▸ **Requirement**
Please repeat every entry exactly as given, apart from dropping the images.

▸ **Information provided**
....................
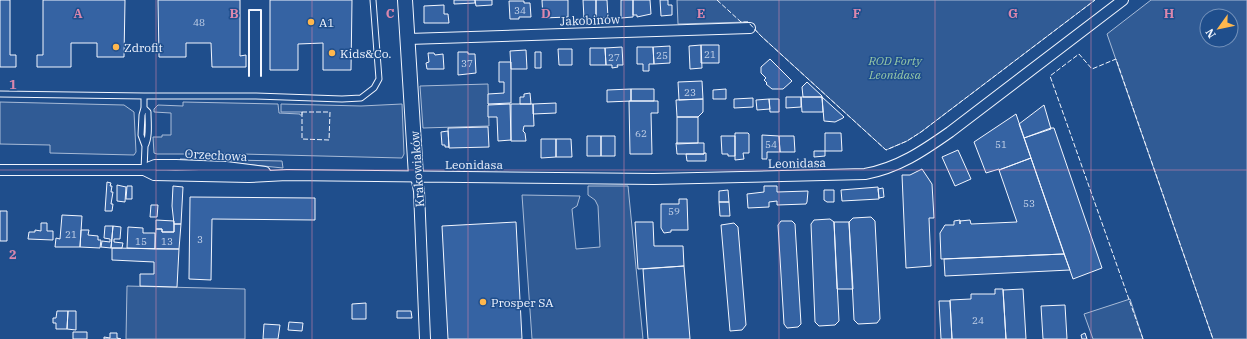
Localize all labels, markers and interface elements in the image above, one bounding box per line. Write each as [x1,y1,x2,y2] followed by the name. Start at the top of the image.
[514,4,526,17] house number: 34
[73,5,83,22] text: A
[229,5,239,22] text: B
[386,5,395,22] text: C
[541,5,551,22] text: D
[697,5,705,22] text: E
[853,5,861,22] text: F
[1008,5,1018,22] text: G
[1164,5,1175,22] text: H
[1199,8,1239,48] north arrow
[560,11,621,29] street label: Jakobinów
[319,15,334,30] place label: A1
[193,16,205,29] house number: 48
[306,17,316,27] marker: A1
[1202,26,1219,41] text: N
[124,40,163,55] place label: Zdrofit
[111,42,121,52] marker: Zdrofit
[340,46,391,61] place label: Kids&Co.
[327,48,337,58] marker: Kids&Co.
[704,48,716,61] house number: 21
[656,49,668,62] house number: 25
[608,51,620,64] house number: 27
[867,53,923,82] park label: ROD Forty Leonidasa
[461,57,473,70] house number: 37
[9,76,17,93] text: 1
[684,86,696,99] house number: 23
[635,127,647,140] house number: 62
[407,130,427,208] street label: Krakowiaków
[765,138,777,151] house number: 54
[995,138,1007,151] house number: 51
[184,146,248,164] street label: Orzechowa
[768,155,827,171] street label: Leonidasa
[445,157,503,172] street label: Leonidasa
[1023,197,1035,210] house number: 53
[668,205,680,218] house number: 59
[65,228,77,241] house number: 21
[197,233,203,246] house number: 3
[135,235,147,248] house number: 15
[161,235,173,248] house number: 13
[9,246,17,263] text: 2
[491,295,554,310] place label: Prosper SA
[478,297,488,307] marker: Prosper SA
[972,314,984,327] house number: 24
....................
▸ **Result below**
Localize all labels, markers and interface elements in the image above, one bounding box per line. Write each as [x1,y1,x2,y2] followed by the name. Start at the top of the image.
[514,4,526,17] house number: 34
[73,5,83,22] text: A
[229,5,239,22] text: B
[386,5,395,22] text: C
[541,5,551,22] text: D
[697,5,705,22] text: E
[853,5,861,22] text: F
[1008,5,1018,22] text: G
[1164,5,1175,22] text: H
[1199,8,1239,48] north arrow
[560,11,621,29] street label: Jakobinów
[319,15,334,30] place label: A1
[193,16,205,29] house number: 48
[306,17,316,27] marker: A1
[1202,26,1219,41] text: N
[124,40,163,55] place label: Zdrofit
[111,42,121,52] marker: Zdrofit
[340,46,391,61] place label: Kids&Co.
[327,48,337,58] marker: Kids&Co.
[704,48,716,61] house number: 21
[656,49,668,62] house number: 25
[608,51,620,64] house number: 27
[867,53,923,82] park label: ROD Forty Leonidasa
[461,57,473,70] house number: 37
[9,76,17,93] text: 1
[684,86,696,99] house number: 23
[635,127,647,140] house number: 62
[407,130,427,208] street label: Krakowiaków
[765,138,777,151] house number: 54
[995,138,1007,151] house number: 51
[184,146,248,164] street label: Orzechowa
[768,155,827,171] street label: Leonidasa
[445,157,503,172] street label: Leonidasa
[1023,197,1035,210] house number: 53
[668,205,680,218] house number: 59
[65,228,77,241] house number: 21
[197,233,203,246] house number: 3
[135,235,147,248] house number: 15
[161,235,173,248] house number: 13
[9,246,17,263] text: 2
[491,295,554,310] place label: Prosper SA
[478,297,488,307] marker: Prosper SA
[972,314,984,327] house number: 24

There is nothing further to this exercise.